In early June this year, Suntory announced that it will set up a joint venture with Tsingtao for the production and sale of their brands. The 50:50 joint-venture is geographically limited to Shanghai and the neighbouring Jiangsu province, it was reported.
The two brewers will put factories and sales networks in these areas under one umbrella.
Suntory, which established its presence in China in 1984 and began selling its branded beer in 1996, holds the largest stake in Shanghai’s beer market. As a result of the new partnership with the Chinese brewery, Suntory will also lead the market share in Jiangsu.
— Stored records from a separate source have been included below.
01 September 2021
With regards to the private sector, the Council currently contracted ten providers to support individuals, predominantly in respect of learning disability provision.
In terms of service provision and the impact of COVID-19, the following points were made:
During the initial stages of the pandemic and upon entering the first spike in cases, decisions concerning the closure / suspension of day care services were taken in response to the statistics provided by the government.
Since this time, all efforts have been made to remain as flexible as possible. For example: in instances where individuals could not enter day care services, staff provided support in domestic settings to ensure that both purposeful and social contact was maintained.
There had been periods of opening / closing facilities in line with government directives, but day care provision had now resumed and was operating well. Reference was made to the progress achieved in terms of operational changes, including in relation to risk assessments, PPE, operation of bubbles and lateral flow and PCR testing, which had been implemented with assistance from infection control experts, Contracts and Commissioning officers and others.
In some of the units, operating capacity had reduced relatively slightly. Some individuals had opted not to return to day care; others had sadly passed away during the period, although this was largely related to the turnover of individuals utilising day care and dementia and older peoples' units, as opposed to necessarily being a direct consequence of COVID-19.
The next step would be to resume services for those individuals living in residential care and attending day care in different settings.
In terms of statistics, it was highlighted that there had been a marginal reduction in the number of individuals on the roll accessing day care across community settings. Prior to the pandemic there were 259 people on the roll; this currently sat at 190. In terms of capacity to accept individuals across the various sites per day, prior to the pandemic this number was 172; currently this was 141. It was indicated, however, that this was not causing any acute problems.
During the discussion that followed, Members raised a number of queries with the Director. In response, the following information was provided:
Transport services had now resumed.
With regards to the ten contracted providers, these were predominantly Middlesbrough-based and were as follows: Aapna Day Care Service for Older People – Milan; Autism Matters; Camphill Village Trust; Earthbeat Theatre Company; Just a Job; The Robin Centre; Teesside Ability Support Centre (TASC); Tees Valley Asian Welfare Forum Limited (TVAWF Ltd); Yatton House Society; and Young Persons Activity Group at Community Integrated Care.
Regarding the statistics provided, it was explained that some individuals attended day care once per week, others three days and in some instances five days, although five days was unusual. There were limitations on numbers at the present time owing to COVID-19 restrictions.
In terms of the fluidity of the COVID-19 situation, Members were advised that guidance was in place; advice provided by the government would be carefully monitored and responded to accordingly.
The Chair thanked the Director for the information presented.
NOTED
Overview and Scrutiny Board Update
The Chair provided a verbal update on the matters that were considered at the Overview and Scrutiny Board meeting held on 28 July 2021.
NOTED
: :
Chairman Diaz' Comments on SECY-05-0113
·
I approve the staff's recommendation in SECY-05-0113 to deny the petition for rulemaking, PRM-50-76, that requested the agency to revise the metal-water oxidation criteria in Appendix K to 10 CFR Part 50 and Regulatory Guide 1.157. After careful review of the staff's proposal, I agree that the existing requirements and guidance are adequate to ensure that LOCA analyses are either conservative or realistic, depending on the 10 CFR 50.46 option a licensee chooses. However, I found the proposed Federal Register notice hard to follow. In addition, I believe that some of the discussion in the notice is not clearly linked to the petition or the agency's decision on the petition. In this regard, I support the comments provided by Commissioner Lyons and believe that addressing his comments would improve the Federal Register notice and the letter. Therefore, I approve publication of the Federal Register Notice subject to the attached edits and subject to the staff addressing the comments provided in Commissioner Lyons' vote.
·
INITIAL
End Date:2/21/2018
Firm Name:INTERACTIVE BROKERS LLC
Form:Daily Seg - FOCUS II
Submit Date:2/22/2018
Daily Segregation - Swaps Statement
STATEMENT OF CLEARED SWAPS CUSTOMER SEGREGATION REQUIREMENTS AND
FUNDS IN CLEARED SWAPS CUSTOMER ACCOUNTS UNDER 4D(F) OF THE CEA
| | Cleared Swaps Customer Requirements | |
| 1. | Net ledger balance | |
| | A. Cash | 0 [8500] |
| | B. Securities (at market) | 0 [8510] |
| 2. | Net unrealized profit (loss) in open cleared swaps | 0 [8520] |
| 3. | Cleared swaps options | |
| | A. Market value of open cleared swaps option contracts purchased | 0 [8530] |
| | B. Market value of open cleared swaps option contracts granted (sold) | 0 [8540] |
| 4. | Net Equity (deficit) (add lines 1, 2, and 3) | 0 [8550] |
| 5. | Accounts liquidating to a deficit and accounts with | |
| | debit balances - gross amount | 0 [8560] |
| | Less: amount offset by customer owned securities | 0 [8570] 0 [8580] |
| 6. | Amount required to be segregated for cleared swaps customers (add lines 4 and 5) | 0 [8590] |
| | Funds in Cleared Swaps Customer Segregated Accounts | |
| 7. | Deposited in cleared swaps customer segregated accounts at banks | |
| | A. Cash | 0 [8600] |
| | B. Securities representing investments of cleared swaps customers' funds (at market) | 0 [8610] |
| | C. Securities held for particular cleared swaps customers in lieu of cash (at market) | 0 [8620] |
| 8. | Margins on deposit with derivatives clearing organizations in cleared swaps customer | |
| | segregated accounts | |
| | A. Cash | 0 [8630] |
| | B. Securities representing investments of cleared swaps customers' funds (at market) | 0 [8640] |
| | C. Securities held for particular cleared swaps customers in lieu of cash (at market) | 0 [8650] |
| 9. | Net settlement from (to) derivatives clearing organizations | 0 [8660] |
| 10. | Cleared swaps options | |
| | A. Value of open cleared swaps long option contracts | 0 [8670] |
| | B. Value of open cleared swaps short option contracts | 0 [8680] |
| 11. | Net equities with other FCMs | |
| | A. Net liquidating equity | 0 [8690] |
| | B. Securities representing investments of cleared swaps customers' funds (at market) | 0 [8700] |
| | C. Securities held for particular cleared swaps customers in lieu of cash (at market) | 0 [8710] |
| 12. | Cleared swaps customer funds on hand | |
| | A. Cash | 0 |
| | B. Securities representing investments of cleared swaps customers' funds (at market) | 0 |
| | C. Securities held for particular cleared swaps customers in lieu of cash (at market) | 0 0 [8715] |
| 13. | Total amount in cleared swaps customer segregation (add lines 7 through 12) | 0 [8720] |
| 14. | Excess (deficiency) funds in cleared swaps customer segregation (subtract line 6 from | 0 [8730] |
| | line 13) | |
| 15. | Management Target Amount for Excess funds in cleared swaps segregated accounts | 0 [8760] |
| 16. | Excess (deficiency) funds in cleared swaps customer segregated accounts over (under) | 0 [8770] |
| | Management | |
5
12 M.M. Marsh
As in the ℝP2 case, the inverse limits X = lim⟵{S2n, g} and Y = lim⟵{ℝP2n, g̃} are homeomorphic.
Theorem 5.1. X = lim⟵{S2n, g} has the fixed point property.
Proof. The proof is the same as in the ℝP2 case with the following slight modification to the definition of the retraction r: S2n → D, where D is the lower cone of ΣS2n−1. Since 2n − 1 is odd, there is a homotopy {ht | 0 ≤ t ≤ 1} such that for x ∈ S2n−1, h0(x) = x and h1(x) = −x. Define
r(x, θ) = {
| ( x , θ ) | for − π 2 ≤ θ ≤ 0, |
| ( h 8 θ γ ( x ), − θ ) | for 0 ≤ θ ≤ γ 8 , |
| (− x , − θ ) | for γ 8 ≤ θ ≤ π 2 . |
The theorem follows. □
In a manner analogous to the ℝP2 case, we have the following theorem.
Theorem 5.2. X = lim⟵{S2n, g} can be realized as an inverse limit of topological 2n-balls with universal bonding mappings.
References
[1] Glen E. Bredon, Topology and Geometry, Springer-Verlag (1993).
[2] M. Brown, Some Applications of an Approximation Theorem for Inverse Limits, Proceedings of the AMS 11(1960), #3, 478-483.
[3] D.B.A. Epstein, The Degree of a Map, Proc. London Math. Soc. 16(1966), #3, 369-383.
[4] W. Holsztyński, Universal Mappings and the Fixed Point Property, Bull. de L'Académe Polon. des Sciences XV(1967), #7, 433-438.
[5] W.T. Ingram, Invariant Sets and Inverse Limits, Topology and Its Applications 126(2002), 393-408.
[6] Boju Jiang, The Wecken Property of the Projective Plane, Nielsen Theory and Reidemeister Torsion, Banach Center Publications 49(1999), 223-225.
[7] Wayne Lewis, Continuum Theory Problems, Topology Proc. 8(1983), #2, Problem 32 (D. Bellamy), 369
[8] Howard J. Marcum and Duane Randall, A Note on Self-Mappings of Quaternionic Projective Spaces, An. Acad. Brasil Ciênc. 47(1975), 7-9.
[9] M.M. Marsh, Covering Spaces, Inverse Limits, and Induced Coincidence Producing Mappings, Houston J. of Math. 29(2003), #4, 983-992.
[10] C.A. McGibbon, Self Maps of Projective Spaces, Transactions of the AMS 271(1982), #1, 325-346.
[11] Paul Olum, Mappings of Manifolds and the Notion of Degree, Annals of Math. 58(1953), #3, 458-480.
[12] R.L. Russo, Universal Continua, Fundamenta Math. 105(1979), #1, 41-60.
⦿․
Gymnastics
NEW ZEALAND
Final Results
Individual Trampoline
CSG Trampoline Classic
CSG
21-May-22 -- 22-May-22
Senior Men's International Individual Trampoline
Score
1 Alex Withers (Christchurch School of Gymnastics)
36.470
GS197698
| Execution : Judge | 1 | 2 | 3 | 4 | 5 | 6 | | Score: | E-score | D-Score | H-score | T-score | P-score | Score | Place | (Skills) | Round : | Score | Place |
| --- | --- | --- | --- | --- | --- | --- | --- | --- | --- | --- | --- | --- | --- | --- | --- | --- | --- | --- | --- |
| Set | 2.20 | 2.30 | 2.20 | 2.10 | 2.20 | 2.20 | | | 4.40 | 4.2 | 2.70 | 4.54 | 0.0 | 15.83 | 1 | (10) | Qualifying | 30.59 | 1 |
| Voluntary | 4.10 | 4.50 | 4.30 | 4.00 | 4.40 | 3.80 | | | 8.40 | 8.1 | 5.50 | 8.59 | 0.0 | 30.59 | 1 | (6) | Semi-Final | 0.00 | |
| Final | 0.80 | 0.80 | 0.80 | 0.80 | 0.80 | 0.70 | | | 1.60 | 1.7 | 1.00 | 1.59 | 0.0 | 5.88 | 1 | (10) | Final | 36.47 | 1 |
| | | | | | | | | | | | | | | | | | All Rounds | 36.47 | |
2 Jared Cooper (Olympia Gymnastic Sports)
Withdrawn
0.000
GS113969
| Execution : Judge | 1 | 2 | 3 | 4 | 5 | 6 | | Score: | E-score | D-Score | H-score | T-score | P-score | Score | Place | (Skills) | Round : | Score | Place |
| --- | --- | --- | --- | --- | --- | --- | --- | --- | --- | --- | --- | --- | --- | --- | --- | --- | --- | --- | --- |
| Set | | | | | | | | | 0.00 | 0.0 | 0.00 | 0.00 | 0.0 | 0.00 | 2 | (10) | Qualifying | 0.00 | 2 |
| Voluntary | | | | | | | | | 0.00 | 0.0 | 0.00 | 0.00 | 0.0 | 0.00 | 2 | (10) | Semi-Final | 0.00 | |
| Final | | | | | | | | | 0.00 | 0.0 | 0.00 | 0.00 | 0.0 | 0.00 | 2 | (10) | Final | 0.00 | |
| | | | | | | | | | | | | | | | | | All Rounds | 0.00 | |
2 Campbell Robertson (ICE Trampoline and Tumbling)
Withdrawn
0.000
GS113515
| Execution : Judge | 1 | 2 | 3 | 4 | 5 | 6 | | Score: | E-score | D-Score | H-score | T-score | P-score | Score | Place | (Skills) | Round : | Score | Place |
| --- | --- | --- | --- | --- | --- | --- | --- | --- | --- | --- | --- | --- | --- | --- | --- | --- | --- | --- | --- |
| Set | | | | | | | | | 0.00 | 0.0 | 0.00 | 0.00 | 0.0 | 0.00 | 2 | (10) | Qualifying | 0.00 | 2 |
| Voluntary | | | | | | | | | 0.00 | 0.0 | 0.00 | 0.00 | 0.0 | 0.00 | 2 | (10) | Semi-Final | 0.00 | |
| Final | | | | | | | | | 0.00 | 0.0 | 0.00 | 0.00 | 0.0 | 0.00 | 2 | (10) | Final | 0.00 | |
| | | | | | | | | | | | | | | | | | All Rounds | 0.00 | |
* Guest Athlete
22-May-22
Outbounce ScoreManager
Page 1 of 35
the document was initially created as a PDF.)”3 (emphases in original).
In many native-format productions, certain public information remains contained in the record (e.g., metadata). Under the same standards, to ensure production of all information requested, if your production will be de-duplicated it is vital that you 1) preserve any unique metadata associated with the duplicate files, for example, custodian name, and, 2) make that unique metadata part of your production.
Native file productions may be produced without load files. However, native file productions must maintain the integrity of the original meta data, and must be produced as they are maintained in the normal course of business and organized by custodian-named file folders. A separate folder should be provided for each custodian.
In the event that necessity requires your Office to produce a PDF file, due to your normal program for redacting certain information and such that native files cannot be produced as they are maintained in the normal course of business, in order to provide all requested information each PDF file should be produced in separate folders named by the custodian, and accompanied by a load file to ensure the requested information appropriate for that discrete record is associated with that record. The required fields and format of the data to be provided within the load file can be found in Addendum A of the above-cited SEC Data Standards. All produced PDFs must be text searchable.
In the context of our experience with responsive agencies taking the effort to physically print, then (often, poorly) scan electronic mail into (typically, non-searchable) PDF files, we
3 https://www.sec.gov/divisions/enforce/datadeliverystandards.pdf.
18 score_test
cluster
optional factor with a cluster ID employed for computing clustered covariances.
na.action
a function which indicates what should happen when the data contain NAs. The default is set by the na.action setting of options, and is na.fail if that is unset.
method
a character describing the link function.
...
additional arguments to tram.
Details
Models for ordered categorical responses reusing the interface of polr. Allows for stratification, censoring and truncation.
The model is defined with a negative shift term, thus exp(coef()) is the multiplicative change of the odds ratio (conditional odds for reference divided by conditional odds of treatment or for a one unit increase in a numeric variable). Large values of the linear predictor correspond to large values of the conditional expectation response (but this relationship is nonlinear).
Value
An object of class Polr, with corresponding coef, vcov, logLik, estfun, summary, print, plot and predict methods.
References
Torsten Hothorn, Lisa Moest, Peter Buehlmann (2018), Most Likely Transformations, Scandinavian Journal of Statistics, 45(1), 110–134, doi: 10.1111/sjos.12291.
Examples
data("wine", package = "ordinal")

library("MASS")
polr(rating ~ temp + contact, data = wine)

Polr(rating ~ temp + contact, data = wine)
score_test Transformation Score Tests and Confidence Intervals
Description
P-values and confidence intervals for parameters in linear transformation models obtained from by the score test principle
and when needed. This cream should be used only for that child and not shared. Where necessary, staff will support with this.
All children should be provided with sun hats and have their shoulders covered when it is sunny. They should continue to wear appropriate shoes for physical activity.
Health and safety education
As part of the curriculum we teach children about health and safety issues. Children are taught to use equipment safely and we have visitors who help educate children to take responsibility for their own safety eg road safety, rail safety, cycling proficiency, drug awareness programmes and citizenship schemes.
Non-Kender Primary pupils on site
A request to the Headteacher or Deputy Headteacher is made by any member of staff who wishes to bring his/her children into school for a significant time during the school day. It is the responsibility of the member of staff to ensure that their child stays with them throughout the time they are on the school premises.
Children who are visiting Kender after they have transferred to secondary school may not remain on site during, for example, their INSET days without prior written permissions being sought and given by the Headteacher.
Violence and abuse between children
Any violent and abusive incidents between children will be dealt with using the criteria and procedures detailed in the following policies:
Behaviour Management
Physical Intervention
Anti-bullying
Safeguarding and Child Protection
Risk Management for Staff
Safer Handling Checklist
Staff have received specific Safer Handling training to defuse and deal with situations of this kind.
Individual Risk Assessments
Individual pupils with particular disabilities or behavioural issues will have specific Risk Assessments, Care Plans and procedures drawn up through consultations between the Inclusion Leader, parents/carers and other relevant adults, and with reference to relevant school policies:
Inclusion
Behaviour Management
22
Meanwhile, rival Asahi, which bought 20 percent of Tsingtao’s stock in 2009 from AB-InBev, is one of the brewer’s largest shareholders. The company is negotiating with Tsingtao to use its distribution networks across China as an expansion route for Asahi’s products.
Japanese media say that both Asahi’s and Suntory’s own ventures in China have been loss-making in recent years. To both, a tie up with Tsingtao would make sense – individually, yes, but not as unwilling bedfellows.
Because of the Chinese market’s low profitability, the two other major Japanese brewers, Kirin and Sapporo, have in recent years reduced the scope of their businesses.